Supplied material below:
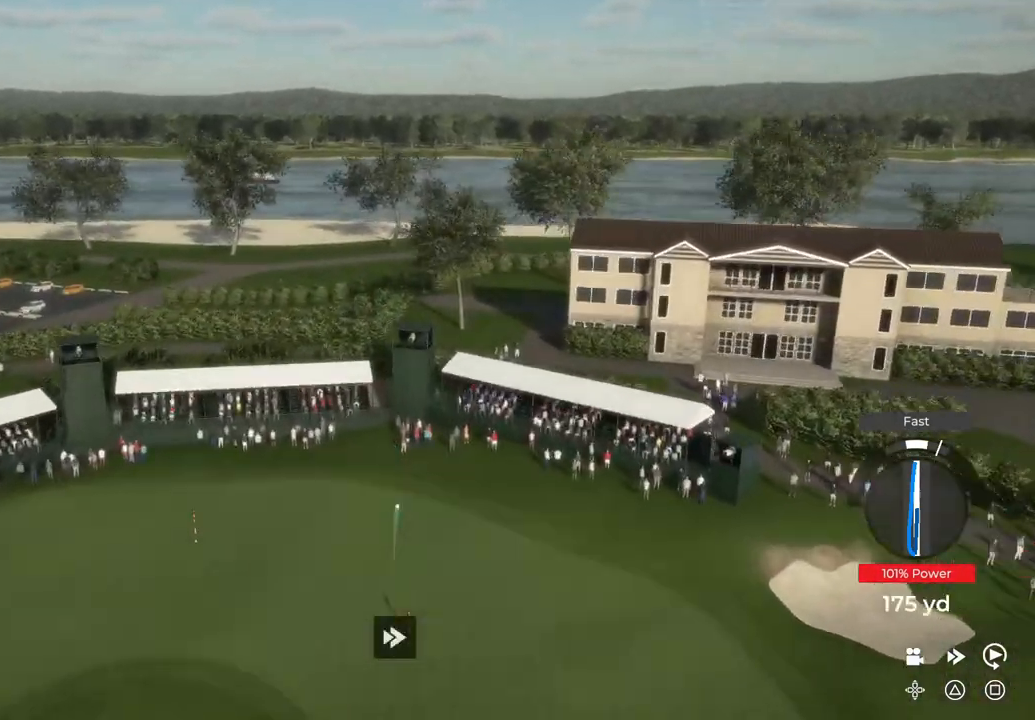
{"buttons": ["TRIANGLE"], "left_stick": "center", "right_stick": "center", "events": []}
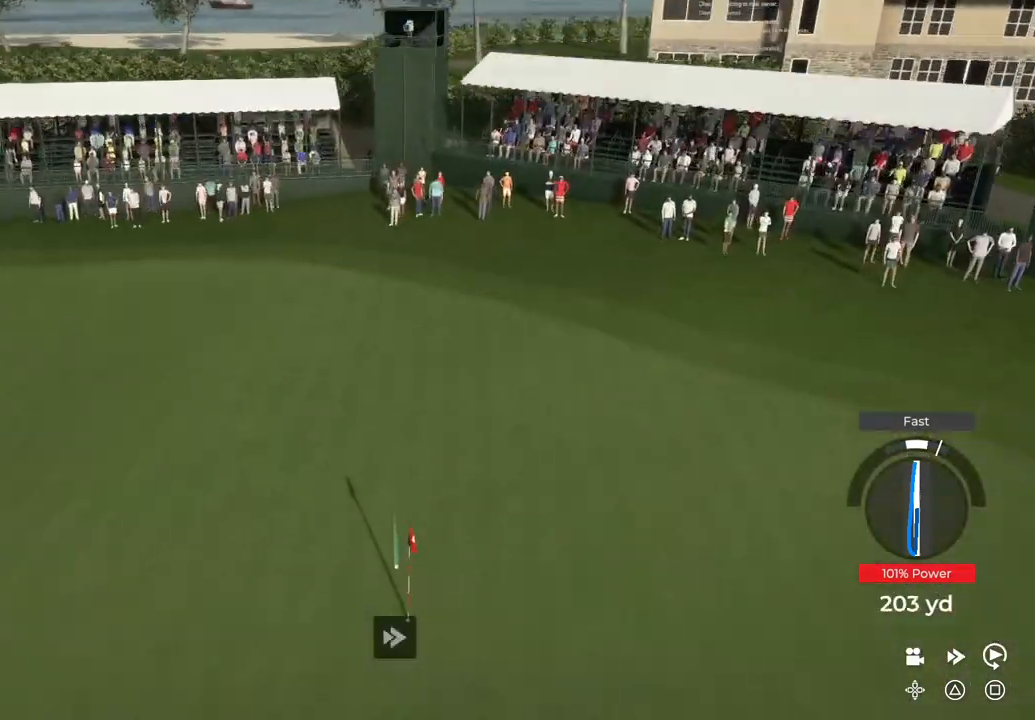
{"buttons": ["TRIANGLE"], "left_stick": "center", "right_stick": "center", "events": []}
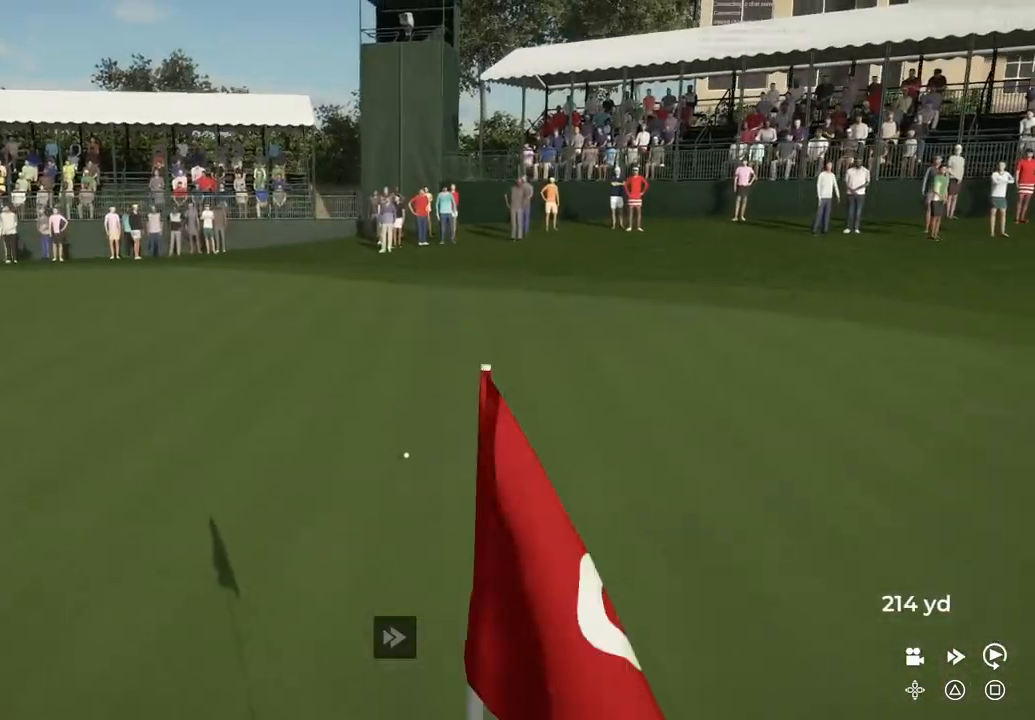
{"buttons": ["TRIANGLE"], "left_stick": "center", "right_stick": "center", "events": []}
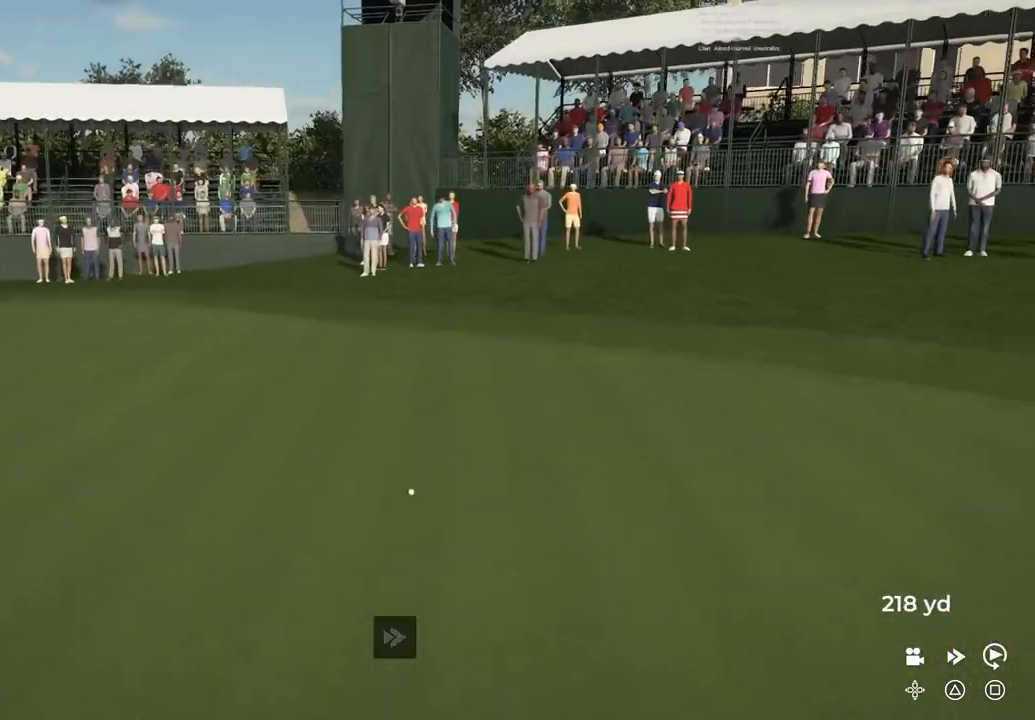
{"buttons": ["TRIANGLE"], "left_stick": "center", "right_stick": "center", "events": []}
End of Supplied material.
Supplied material below:
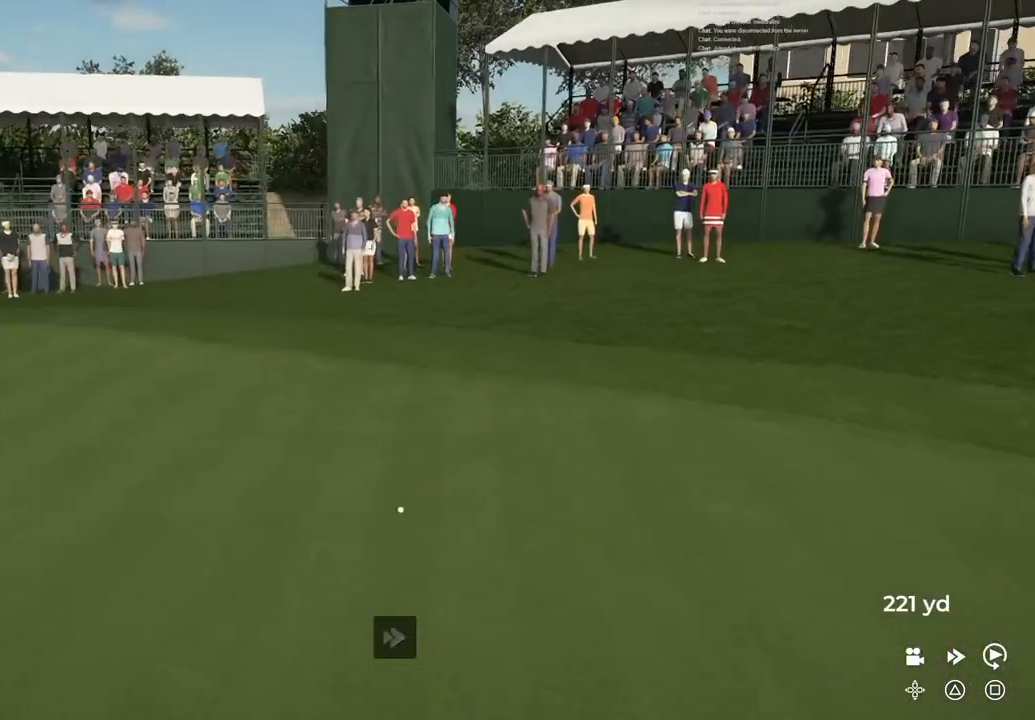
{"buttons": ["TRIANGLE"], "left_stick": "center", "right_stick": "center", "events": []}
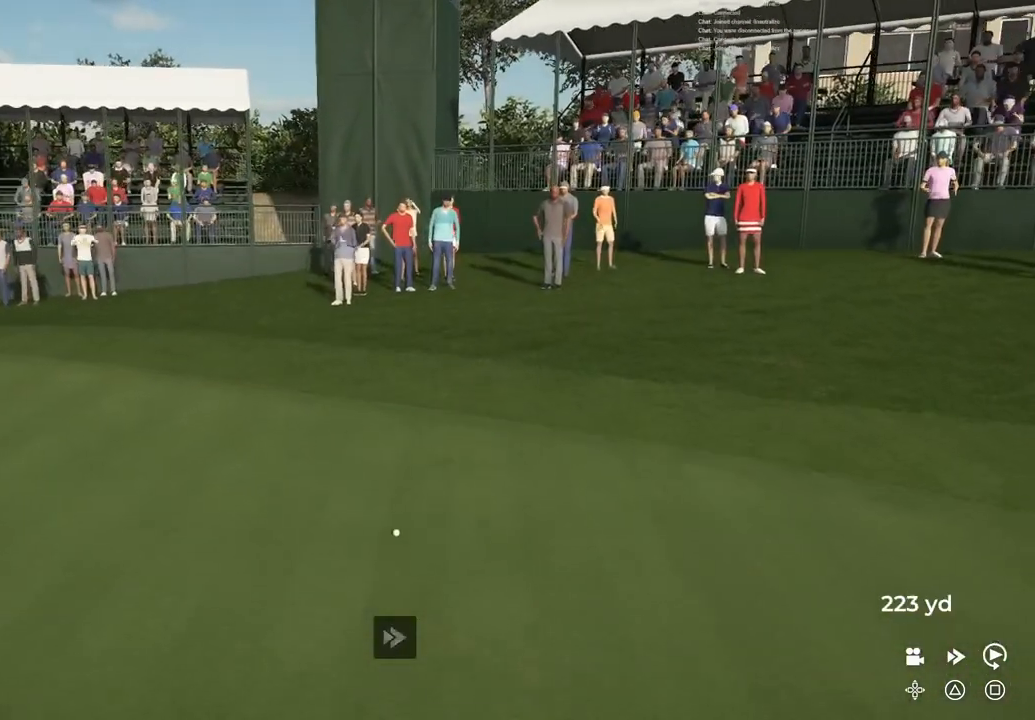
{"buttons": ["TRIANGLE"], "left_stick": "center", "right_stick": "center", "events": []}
End of Supplied material.
Supplied material below:
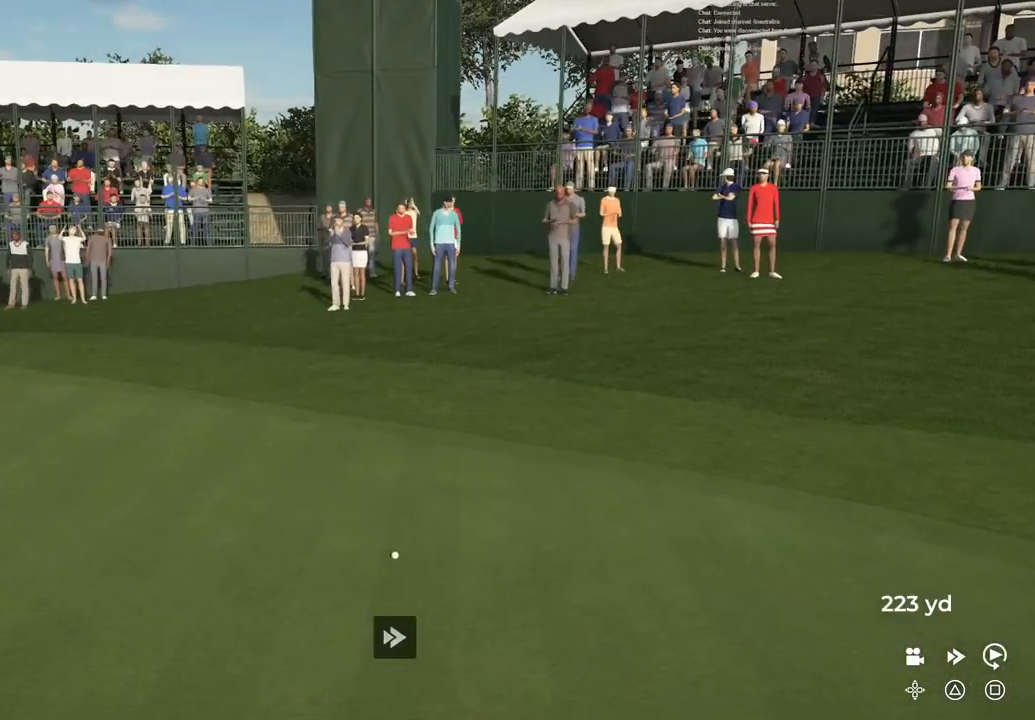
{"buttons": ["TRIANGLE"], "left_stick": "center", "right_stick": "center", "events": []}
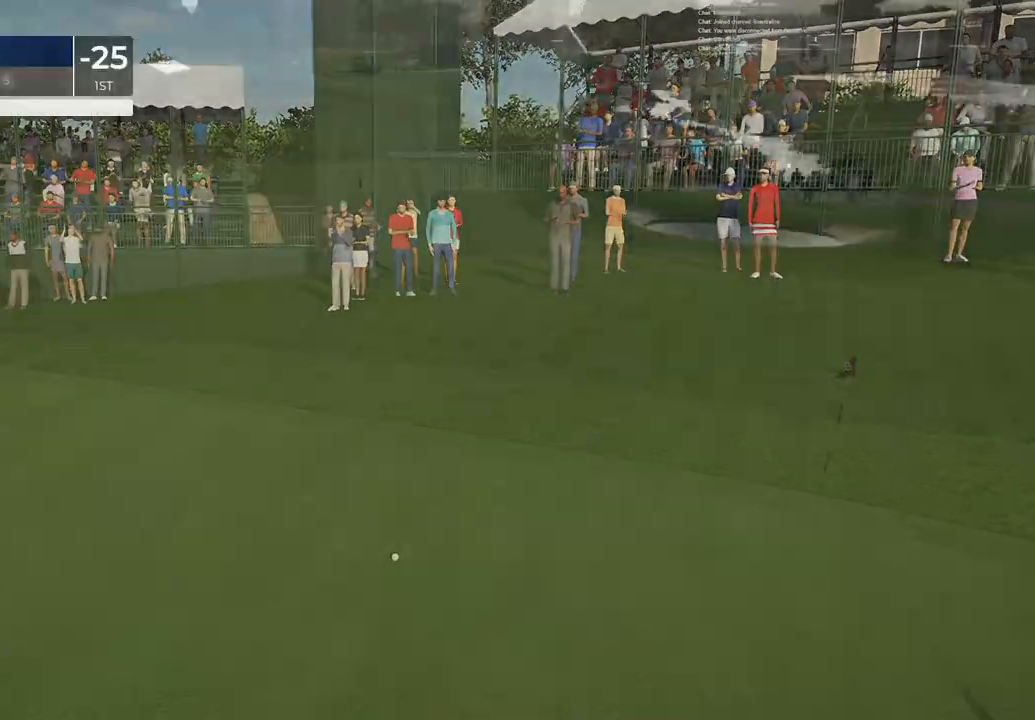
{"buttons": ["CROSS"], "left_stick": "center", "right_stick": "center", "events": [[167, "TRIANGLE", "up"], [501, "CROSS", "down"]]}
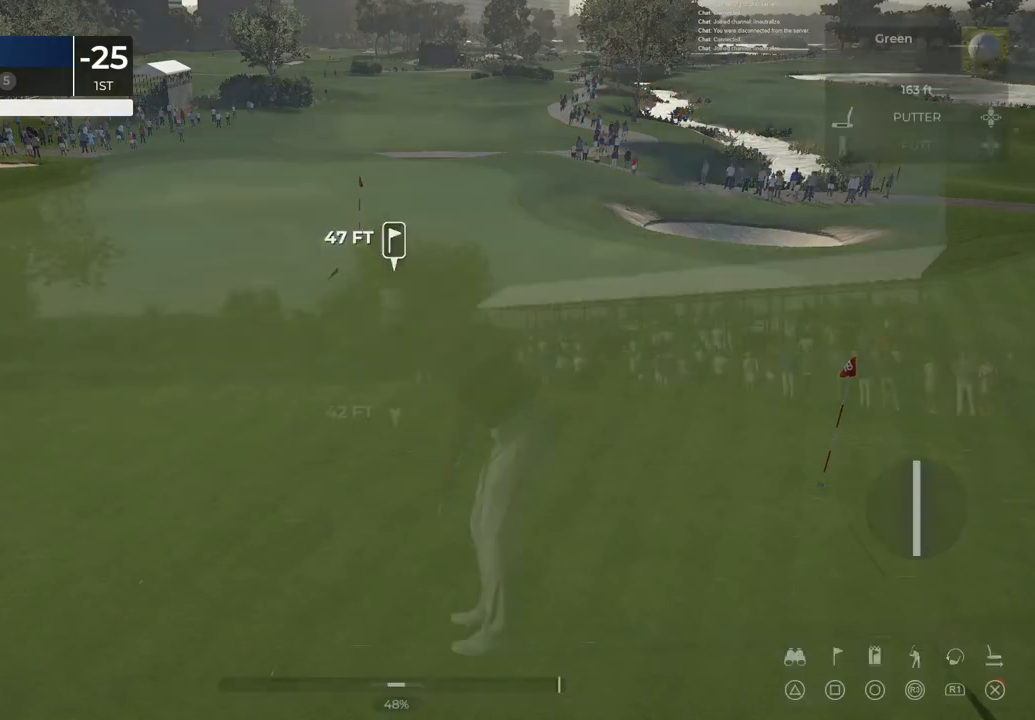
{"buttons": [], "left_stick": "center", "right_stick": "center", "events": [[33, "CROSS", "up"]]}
End of Supplied material.
Aim of the task: When a line in the data above contains the string "CROSS", copy that line.

Response below:
{"buttons": ["CROSS"], "left_stick": "center", "right_stick": "center", "events": [[167, "TRIANGLE", "up"], [501, "CROSS", "down"]]}
{"buttons": [], "left_stick": "center", "right_stick": "center", "events": [[33, "CROSS", "up"]]}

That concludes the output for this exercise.